» **WORK ITEM**
Search each line of the data for the word "urls"; copy every line where it is found.

Saved entries:
┌──

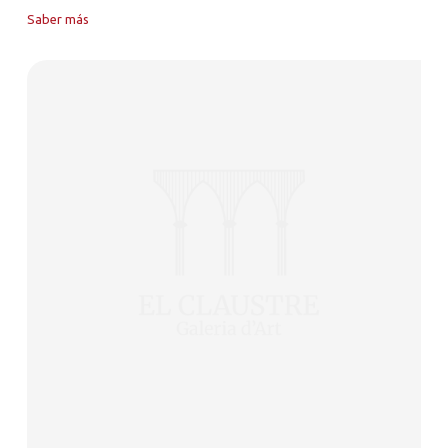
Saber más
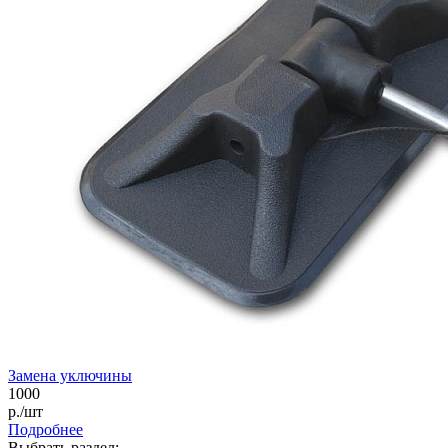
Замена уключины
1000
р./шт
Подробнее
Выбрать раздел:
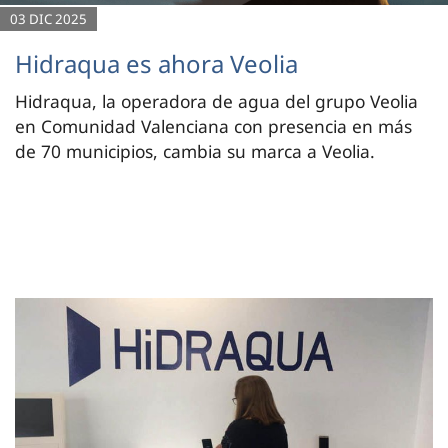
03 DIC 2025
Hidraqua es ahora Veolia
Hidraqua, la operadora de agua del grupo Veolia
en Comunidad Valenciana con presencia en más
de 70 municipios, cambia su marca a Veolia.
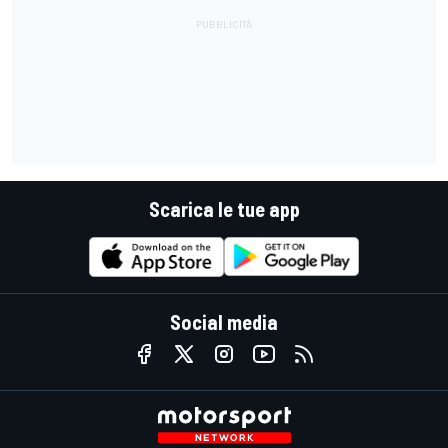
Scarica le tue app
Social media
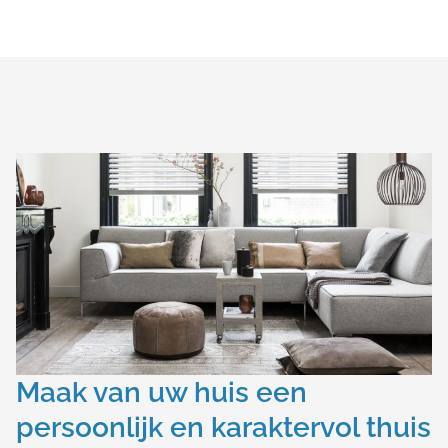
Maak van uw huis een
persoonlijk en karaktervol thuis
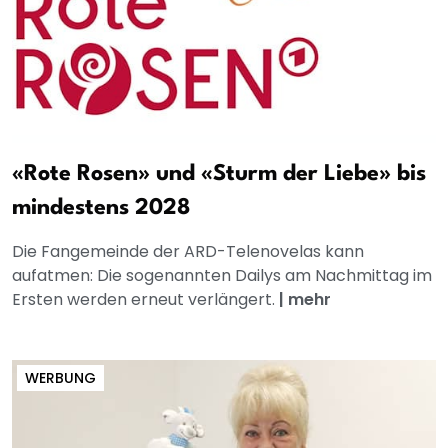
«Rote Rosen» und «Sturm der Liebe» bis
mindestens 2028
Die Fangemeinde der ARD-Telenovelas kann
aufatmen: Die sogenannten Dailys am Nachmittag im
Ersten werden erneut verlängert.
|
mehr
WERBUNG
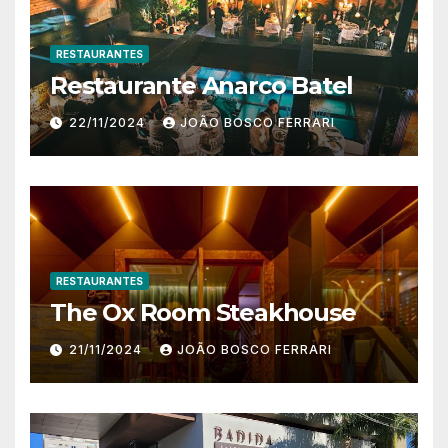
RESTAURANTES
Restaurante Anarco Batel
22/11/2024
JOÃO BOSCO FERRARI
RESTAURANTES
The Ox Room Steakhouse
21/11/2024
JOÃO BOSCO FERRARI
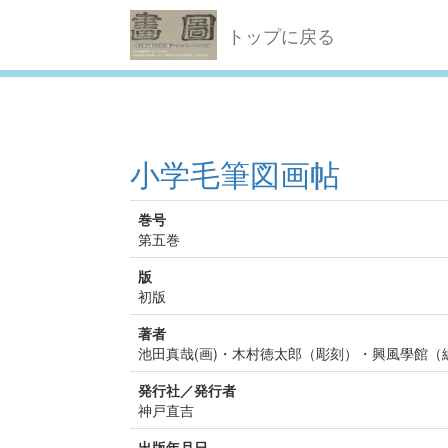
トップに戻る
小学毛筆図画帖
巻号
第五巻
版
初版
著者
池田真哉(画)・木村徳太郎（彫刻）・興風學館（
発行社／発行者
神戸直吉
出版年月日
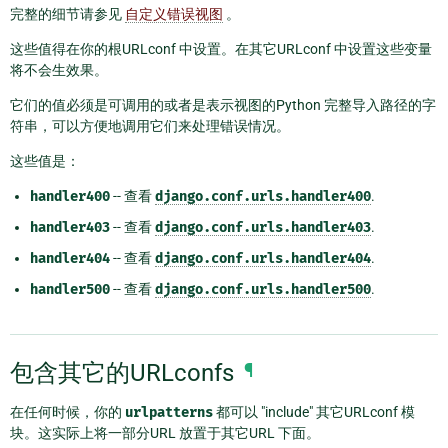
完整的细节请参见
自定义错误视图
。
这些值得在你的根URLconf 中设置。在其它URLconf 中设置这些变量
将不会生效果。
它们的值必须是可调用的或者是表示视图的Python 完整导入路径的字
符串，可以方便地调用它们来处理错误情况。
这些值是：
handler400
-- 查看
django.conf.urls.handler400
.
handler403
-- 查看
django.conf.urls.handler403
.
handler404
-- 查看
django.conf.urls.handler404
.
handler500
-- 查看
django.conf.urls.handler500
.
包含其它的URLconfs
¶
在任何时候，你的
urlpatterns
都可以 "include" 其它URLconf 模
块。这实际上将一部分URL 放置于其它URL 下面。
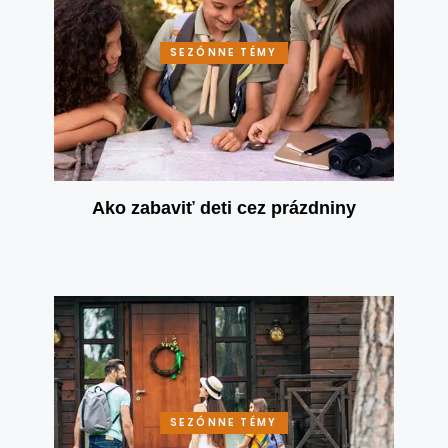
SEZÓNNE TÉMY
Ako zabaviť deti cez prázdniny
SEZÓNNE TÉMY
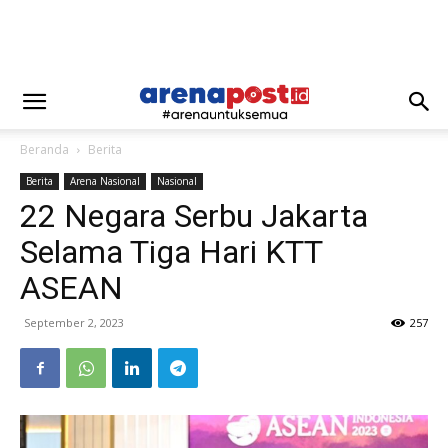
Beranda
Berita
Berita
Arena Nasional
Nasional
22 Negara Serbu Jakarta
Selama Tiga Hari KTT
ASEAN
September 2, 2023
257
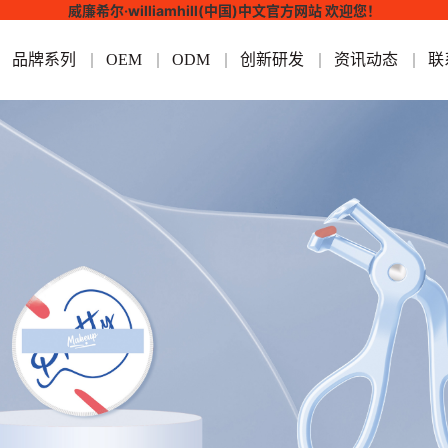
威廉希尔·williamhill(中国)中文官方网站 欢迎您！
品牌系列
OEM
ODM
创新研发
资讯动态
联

└──

» **WRITTEN ANSWER**
django.conf.urls.handler400
django.conf.urls.handler403
django.conf.urls.handler404
django.conf.urls.handler500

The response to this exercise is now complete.